I would also like to say that women like Cleopatra, Helen of Troy, Esther, Jackie O, Eva Peron, shared several common characteristics. They celebrated their bodies as well as their minds, and understood that the key to being successful in a man’s world was to be in your body. Have you ever looked at women in Academia? Many of these women have gray hair, grey suits and come across as androgynous. There is the perception in the Academy that to celebrate your body, to be in your body, diminishes or even deletes the mind. In the corporate world women have traded the gray hair and gray suit, for a black one because they see that as the symbol of power. Nothing could be further from the truth. Estee Lauder said that there isn’t a man on the planet that doesn’t love a woman in red. Red is the color of your blood, your menstrual discharge – a most powerful color, if you have the audacity to test it. Try wearing a skirt and showing off your lovely calves. On the earth plane, the body is everything. Without it nothing is possible. Most women that I know live outside their bodies. It does not matter if they are athletes, yoga teachers, singers – they are not in their bodies. How do I know this? Because in general, women don’t breathe! The breath is what brings you into your body. And since the body is where your voice resides, if you are not in your body, there’s nobody home, and consequently there is no voice.

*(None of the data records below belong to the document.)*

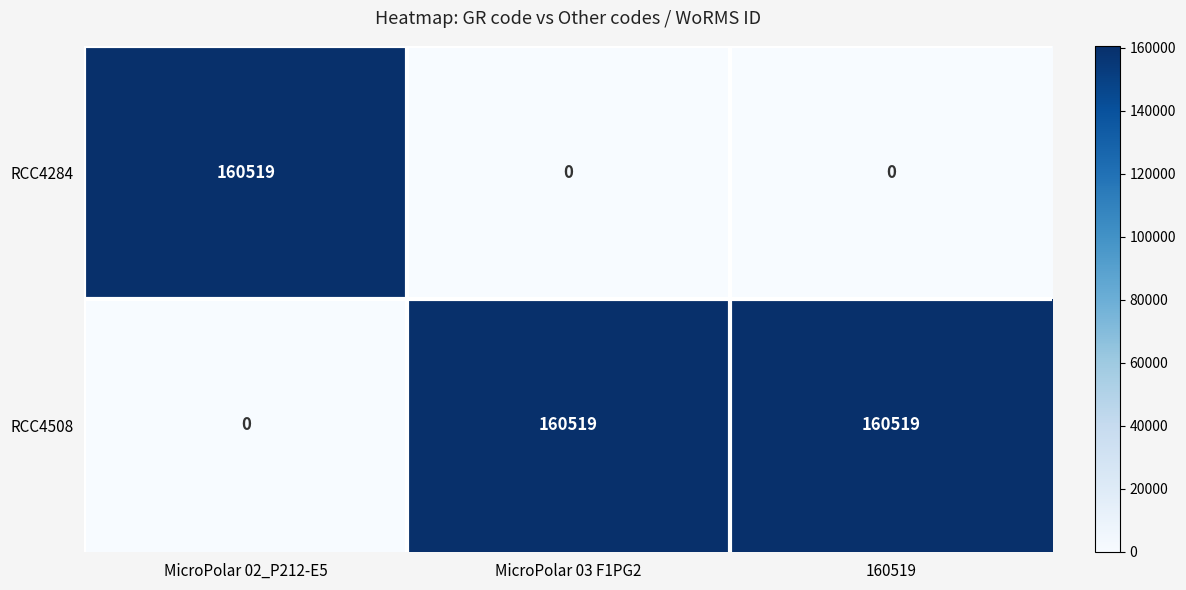

How many values in the RCC4284 series exceed 0?

1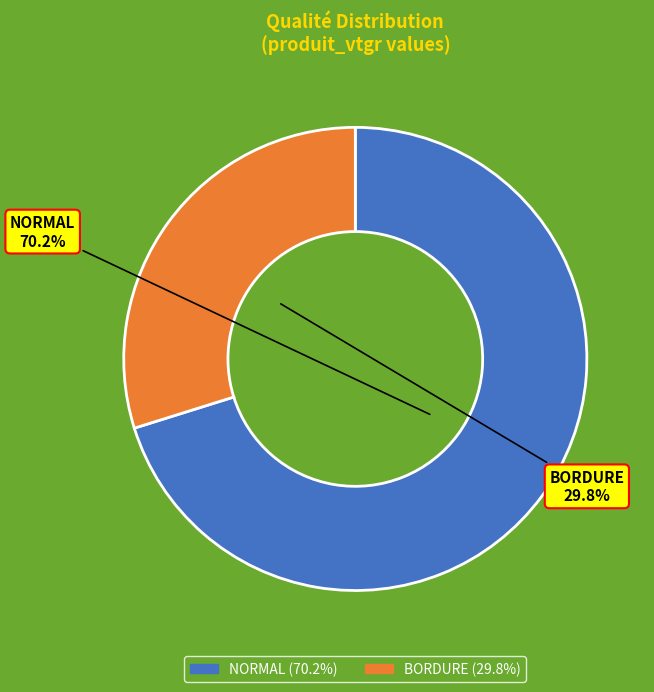

Rank the categories by value from highest to lowest.

NORMAL, BORDURE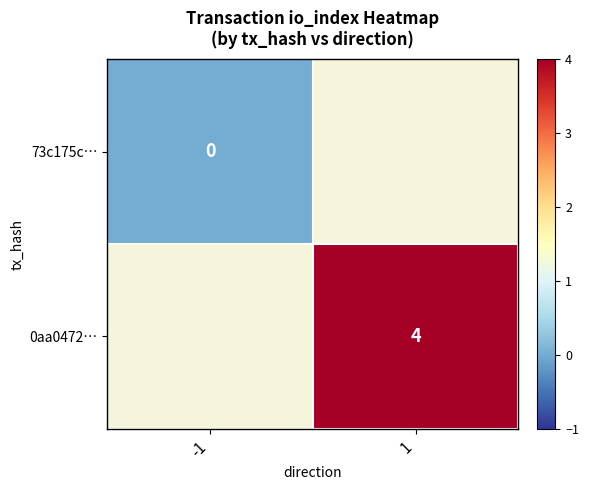

The 0aa0472… series shows 1 at 1. True or false?

False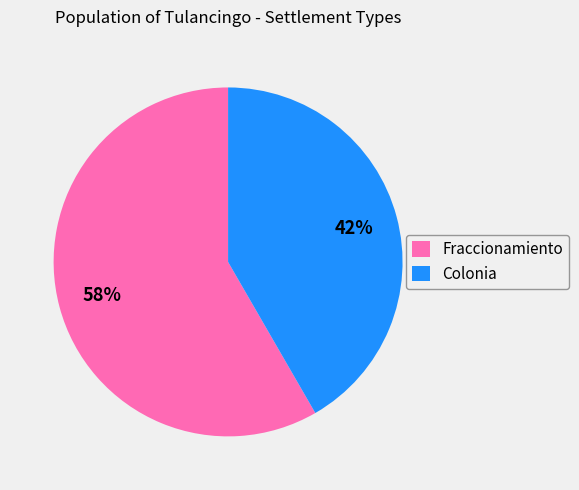

How many segments does this pie chart have?

2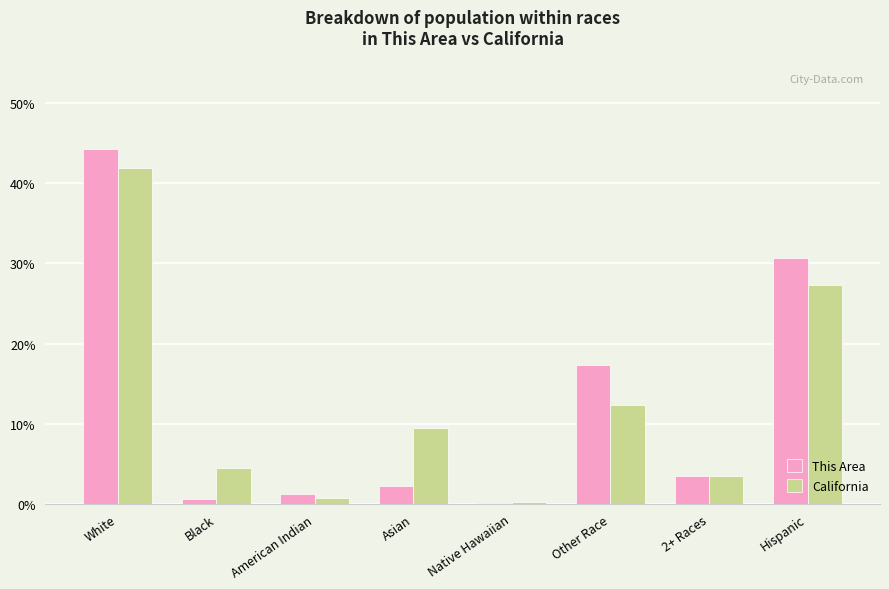

Which series changed the most between White and 2+ Races?

This Area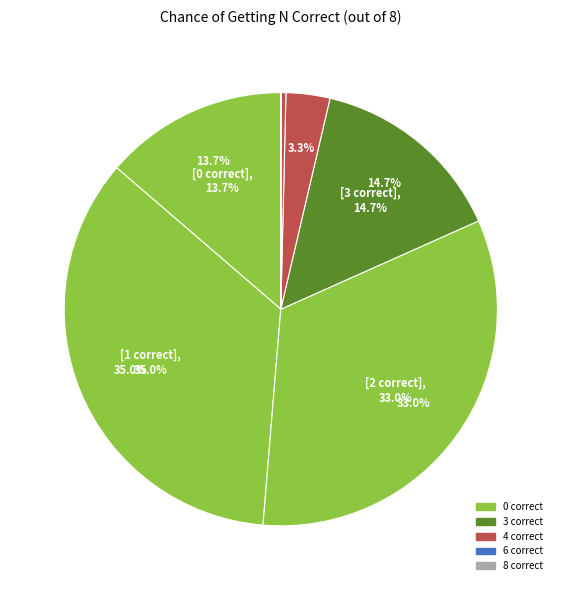

Between 3 correct and 5 correct, which is larger?

3 correct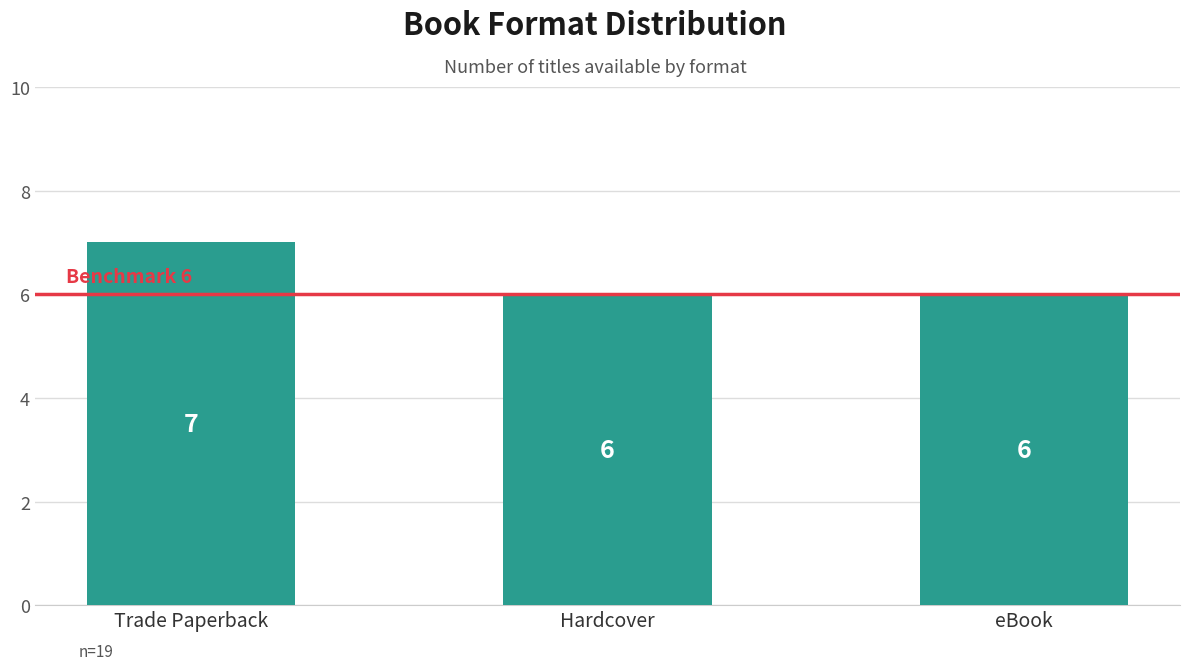

Reading left to right, transcribe all the data shown in this chart.

Trade Paperback=7	Hardcover=6	eBook=6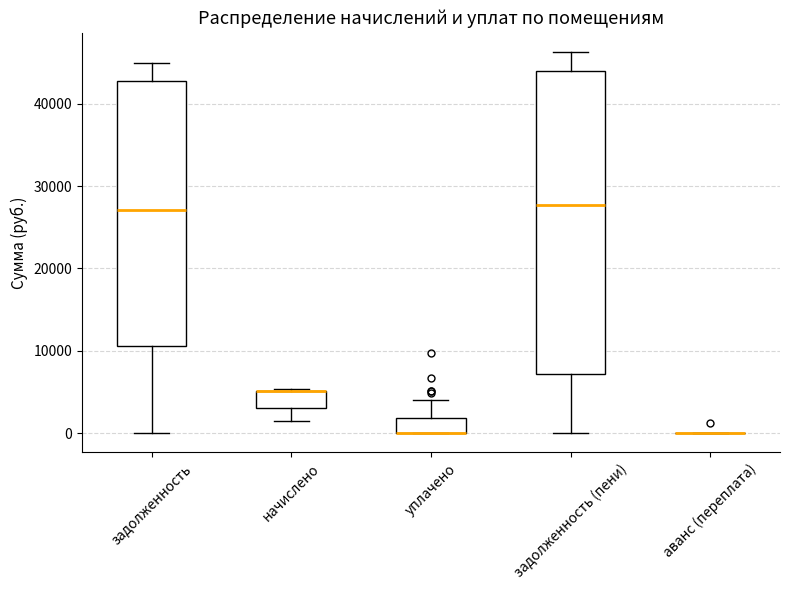

Where is the lower edge of the box for уплачено on the y-axis? The values are not printed on the chart, so give them approximately, as read against the axis.

0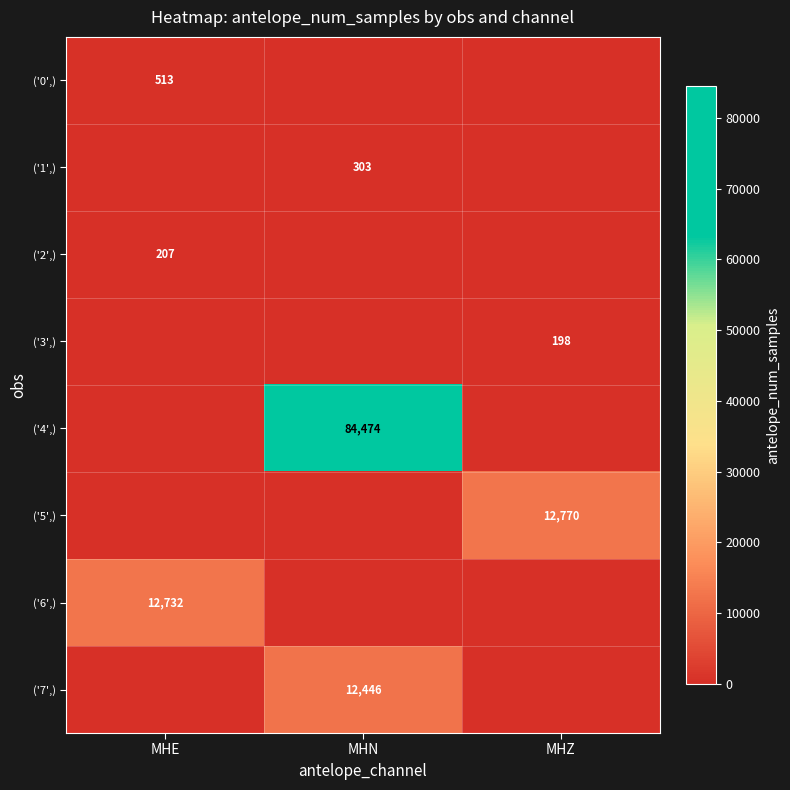

Is the value of ('1',) at MHN greater than the value of ('0',) at MHE?

No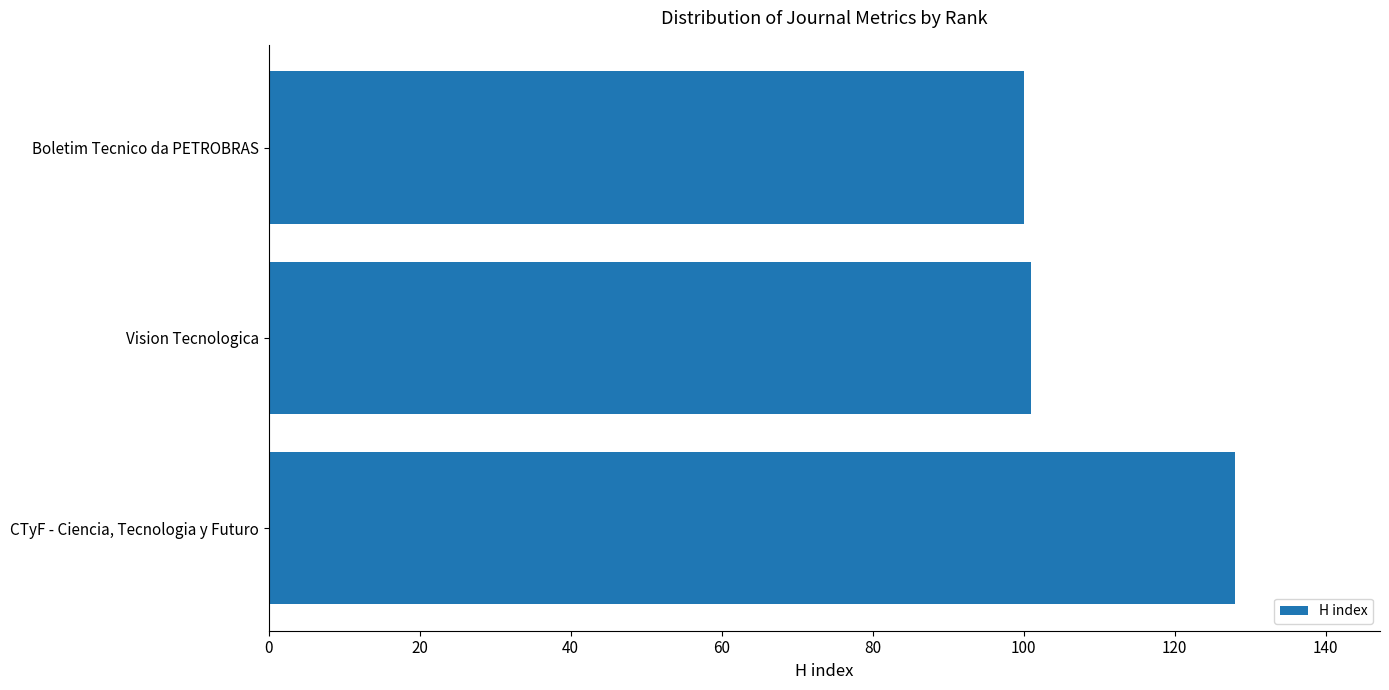

What is the approximate value at Boletim Tecnico da PETROBRAS?

100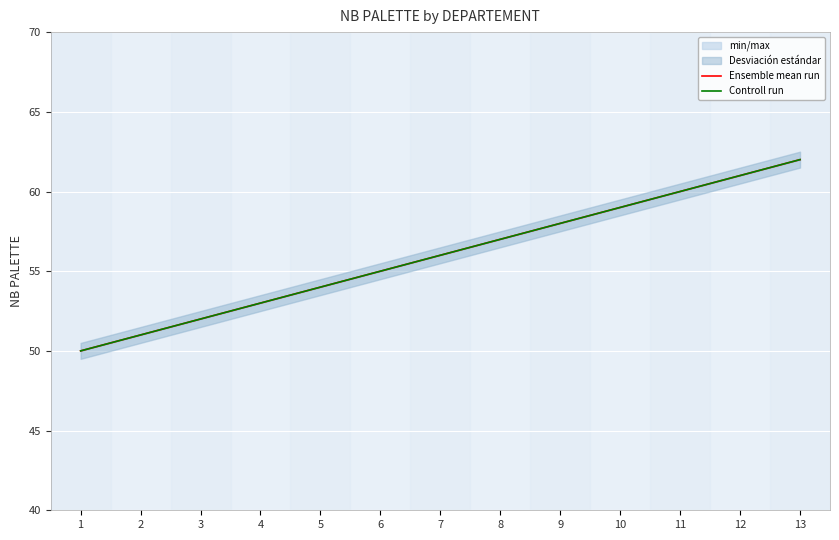

Which category has the lowest value across all series?

1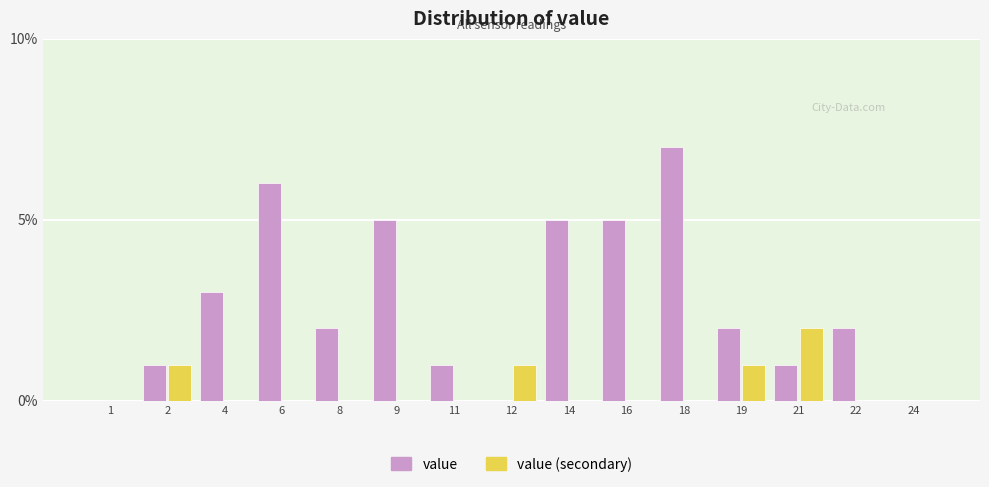

Reading left to right, transcribe all the data shown in this chart.

value: 1=0	2=1	4=3	6=6	8=2	9=5	11=1	12=0	14=5	16=5	18=7	19=2	21=1	22=2	24=0
value (secondary): 1=0	2=1	4=0	6=0	8=0	9=0	11=0	12=1	14=0	16=0	18=0	19=1	21=2	22=0	24=0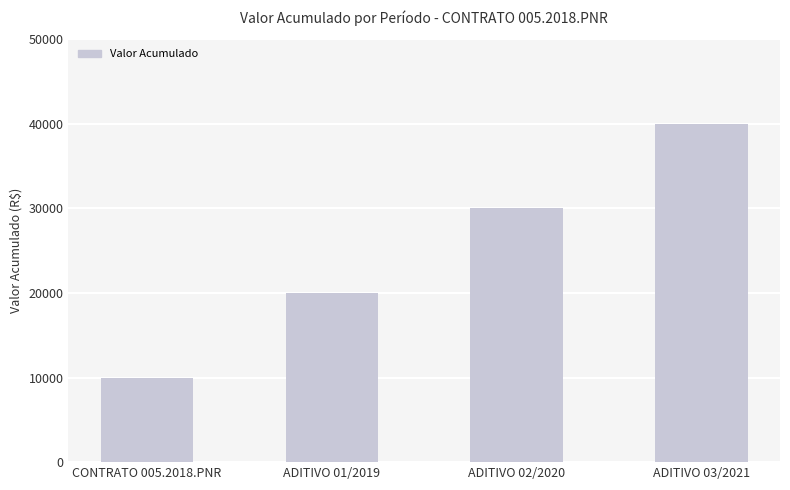

Does the chart contain any negative values?

No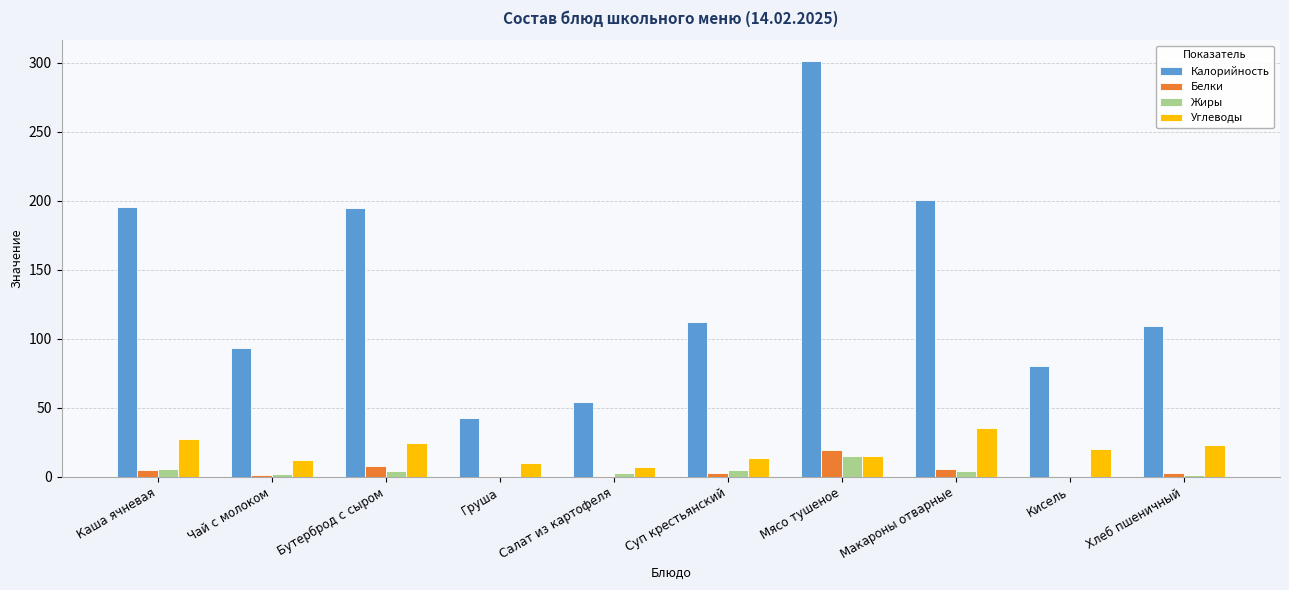

Between Бутерброд с сыром and Суп крестьянский, which series saw the biggest shift?

Калорийность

Q: I’ve always tried to teach women the importance of having strong, positive female role models and mentors, yet many say there just aren’t very many good female role models in today’s society. And when we see media stories about Britney Spears’ latest escapades or say, the prison sentencing of Lindsay Lohan, I’d have to agree. When you look around at the world today, what females do you see who could be role models for young women?
Awilda Verdejo: It would behoove today’s younger women to understand that they are who they are because they stand on the shoulders of so many amazing women who came before them. This sense of historical awareness is lacking today in our society. In our country, women like Hillary Clinton, Madeline Albright, Maya Angelou, Toni Morrison, Laura Bush, Michelle Obama, Meryl Streep, and these are just some of the women who are still with us, are marvelous examples of strong powerful women. Some, like Laura Bush and Michelle Obama express their femininity more unabashedly. I can’t begin to speak about the women in other cultures in other countries, for instance, like the Queen of Jordan, a beautiful, strong, powerful woman. There is so much feminine strength and power around us if we would only take stock and drink from it. The Lindsey Lohans and Britney Spears are examples of young women who have anaesthetized their bodies in order not to feel, which simply means they have left their bodies and have no voice.
Q: What’s the best advice you would give to women on how to make their dreams come true and live the kind of life they’ve always wanted?
Awilda Verdejo: Come home to your body. Own every inch of your body. Love your body, imperfections and all. Celebrate your body. That is not easy and requires tremendous discipline and hard work. The payoff is reconnecting with your voice and having a voice to create the life that you want.
Q: If a genie popped out of a bottle and could give you one wish, what would that wish be?
Awilda Verdejo: I would want to use my voice to connect with everyone in the world in their own language or dialect because every voice is unique – like a fingerprint. To experience everyone’s unique voice without the filter of translation would be heavenly for me.